▶ DATASET EXTRACT:
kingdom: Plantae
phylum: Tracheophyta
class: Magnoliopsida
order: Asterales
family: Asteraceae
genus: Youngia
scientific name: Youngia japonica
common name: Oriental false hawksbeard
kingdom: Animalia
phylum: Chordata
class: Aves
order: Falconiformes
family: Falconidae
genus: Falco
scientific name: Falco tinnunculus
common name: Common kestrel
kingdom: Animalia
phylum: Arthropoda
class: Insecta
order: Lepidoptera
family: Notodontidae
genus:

▶ WHAT TO PRODUCE: Please copy all of the lines above word for word, keeping their order and wording unchanged.

▶ FULL OUTPUT:
kingdom: Plantae
phylum: Tracheophyta
class: Magnoliopsida
order: Asterales
family: Asteraceae
genus: Youngia
scientific name: Youngia japonica
common name: Oriental false hawksbeard
kingdom: Animalia
phylum: Chordata
class: Aves
order: Falconiformes
family: Falconidae
genus: Falco
scientific name: Falco tinnunculus
common name: Common kestrel
kingdom: Animalia
phylum: Arthropoda
class: Insecta
order: Lepidoptera
family: Notodontidae
genus:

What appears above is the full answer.